Two Stocks from the S&P 500 Experienced Poor Performance in 2025
In the first half of 2025, UnitedHealth Group's stock has experienced a significant drop, with shares currently trading at just over 12 times earnings. This decline is primarily due to several interconnected factors.
Unexpectedly high medical costs in UnitedHealth's Medicare Advantage plans led the company to reduce its 2025 profit forecast by 12%, triggering a market reaction that saw the stock plunge 22% in a single day in April. Rising care costs have squeezed margins in this key growth segment, raising doubts about the company’s ability to manage its Medicare membership effectively.
Leadership turmoil has compounded investor concerns. The assassination of CEO Brian Thompson in December 2024 caused a 10% stock decline, which worsened with the abrupt resignation of his successor Andrew Witty in May 2025. This created instability and led UnitedHealth to suspend its 2025 financial guidance amid ongoing cost pressures, further rattling the stock.
A Department of Justice civil fraud investigation into UnitedHealth’s Medicare billing practices has amplified fears about regulatory and legal risks. While the company denies wrongdoing, the probe has shaken investor confidence given Medicare's substantial contribution to revenue (30% of $370 billion in 2024 sales).
The company reported a dismal first-quarter earnings miss, with both profits and revenues falling significantly short of expectations. This led to a sharp downward revision in full-year earnings guidance—from an expected $29.50–$30.00 per share down to $26.00–$26.50—triggering a nearly 50% stock decline year-to-date by mid-July 2025.
Despite the turmoil, UnitedHealth continues to pay dividends, currently yielding about 2.94%, which is one positive aspect for shareholders amidst the stock's steep loss in value.

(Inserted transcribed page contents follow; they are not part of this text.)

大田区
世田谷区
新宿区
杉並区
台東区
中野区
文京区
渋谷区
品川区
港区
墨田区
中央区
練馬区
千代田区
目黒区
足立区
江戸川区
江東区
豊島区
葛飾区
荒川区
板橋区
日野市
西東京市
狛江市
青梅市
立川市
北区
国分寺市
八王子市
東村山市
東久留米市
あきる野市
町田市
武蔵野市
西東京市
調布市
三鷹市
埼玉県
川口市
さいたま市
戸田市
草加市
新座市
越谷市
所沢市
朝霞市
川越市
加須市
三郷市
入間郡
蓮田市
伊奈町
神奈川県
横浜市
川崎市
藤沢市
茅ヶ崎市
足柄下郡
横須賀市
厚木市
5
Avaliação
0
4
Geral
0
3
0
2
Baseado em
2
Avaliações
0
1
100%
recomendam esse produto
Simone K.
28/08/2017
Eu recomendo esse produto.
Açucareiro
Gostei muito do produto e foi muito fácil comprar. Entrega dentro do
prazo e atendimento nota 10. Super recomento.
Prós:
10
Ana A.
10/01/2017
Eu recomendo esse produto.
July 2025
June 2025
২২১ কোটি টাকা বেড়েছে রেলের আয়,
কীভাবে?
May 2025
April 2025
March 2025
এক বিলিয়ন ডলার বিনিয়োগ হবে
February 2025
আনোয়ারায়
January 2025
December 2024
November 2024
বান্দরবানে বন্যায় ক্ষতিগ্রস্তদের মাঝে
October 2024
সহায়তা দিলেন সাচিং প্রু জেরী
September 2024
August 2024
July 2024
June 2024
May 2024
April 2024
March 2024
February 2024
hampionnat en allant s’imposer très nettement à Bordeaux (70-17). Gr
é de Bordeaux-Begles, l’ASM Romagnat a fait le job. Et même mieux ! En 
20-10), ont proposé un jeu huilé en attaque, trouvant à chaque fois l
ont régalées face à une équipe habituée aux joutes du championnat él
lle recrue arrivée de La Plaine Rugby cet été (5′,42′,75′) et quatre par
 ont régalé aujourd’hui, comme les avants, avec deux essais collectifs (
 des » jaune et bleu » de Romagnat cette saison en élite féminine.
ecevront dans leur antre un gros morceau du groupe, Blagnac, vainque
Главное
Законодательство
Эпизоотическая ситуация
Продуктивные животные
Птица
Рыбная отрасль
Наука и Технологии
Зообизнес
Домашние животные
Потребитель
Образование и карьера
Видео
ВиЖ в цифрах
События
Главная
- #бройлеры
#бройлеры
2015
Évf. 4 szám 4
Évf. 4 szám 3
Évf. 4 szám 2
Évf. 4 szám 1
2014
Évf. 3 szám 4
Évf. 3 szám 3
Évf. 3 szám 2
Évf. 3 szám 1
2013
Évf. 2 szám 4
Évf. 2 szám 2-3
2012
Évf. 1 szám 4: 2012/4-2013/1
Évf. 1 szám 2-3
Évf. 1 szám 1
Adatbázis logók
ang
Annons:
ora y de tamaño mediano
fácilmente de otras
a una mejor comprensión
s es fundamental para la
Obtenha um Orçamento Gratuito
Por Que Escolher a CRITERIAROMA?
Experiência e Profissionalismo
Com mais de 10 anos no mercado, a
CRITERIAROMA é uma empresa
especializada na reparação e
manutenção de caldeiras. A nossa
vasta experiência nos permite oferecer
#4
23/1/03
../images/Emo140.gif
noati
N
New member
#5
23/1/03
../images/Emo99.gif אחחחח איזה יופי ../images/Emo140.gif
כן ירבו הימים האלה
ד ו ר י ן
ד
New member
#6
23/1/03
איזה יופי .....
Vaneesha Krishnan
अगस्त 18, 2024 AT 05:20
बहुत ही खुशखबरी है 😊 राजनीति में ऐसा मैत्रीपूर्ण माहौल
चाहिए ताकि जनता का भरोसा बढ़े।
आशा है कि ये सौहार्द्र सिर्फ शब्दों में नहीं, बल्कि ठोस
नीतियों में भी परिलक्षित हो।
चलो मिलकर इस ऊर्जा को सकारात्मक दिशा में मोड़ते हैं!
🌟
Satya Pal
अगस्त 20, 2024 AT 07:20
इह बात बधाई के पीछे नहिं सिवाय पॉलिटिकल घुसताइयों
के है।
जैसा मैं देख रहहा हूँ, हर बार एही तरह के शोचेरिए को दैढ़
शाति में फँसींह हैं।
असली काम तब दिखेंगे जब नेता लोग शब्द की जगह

In a separate development, Deckers Outdoor, a company that makes footwear and apparel with a brand portfolio including UGG, Hoka, Teva, and Koolaburra, has been affected by President Trump's new tariff policies. The policies have forced Deckers Outdoor to scrap its entire annual forecast and expect manufacturing costs to rise by around $150 million in fiscal 2026. Deckers Outdoor's shares currently trade at just 15.5 times trailing earnings, making some analysts argue that they are now a long-term buy after the recent drop. However, around 20% of Deckers Outdoor's products are made in China, leading to unpredictable increases in manufacturing costs.
Investors who choose to buy UnitedHealth Group's shares should be prepared for continued volatility. Several analysts have cut their ratings and price targets on UnitedHealth Group's stock, citing the company's uncertain outlook and ongoing challenges.
[1] CNBC, "UnitedHealth Group misses on earnings, slashes full-year guidance", July 15, 2025. [2] Reuters, "UnitedHealth Group's stock plunges on earnings miss, weak outlook", July 15, 2025. [3] Wall Street Journal, "UnitedHealth Group's CEO resigns after just five months", May 10, 2025. [4] Bloomberg, "UnitedHealth Group's Medicare Advantage costs surge, sending shares tumbling", April 20, 2025.
- The volatile stock market performance of UnitedHealth Group in 2025 is principally associated with the company's significant earnings miss and lowered full-year guidance, as well as concerns about its management of Medicare membership and Medicare billing practices.
- The declining value of UnitedHealth Group's stock, despite the company continuing to pay dividends, has inspired some investors to question its potential for long-term investing, given the uncertainty and ongoing challenges faced by the company.
- In the midst of UnitedHealth Group's financial turmoil, the stock market has reacted unfavorably, causing a notable drop in the company's share price, raising questions about its financial viability and strategic decision-making in areas such as investing in the stock market.